Records excerpted from a collection
————

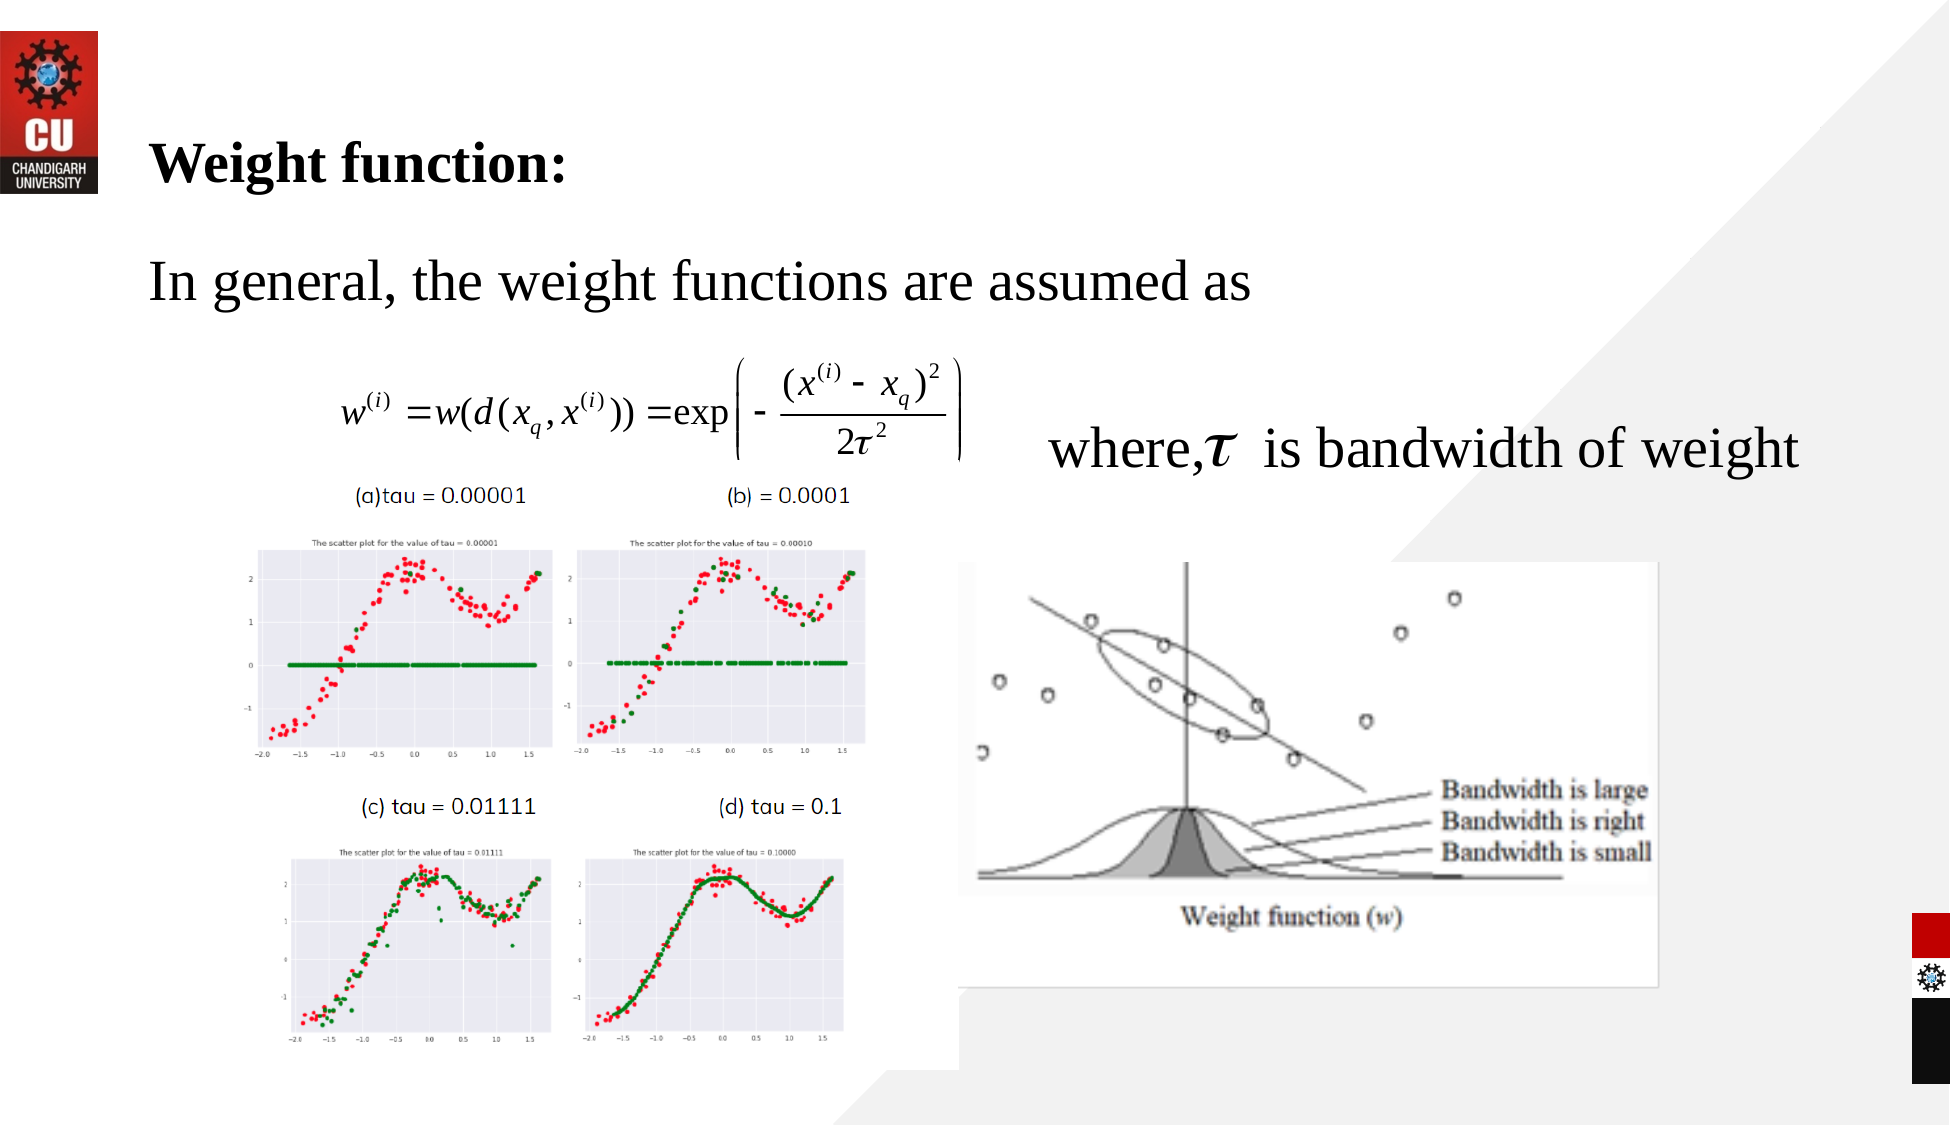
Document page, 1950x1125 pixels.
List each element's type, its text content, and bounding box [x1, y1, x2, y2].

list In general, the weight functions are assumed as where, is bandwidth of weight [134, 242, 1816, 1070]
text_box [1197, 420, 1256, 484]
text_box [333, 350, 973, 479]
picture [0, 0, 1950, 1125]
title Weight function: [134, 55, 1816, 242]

————

WORK INSTRUCTION: Repeat each record verbatim, pictures excluded.

EXERCISE OUTPUT:
Document page, 1950x1125 pixels.
List each element's type, its text content, and bounding box [x1, y1, x2, y2].

list In general, the weight functions are assumed as where, is bandwidth of weight [134, 242, 1816, 1070]
text_box [1197, 420, 1256, 484]
text_box [333, 350, 973, 479]
picture [0, 0, 1950, 1125]
title Weight function: [134, 55, 1816, 242]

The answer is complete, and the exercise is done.